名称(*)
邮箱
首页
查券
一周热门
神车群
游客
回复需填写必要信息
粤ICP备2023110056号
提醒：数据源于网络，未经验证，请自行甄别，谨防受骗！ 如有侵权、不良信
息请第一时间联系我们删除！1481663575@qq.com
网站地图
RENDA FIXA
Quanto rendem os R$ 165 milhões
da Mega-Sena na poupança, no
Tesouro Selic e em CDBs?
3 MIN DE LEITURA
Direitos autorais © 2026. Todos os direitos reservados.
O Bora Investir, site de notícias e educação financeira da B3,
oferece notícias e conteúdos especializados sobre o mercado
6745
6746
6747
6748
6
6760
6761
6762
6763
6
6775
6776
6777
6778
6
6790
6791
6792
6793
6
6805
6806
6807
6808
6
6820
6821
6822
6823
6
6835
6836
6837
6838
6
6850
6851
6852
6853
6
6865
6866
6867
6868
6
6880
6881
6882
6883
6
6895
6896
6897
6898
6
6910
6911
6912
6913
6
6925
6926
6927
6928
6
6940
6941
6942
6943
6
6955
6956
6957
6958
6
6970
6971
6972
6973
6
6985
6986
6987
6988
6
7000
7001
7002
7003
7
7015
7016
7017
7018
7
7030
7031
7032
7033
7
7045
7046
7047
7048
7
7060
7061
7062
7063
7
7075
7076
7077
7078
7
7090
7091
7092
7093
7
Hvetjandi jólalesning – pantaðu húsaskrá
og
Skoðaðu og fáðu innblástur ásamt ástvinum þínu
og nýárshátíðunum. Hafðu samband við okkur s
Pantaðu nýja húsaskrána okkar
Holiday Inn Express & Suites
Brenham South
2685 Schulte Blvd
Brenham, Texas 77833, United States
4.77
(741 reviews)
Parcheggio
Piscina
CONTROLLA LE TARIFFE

******

» WHAT TO PRODUCE
In which lines of the material above does the string "Brenham" occur? Copy them all.

» EXPECTED ANSWER
Brenham South
Brenham, Texas 77833, United States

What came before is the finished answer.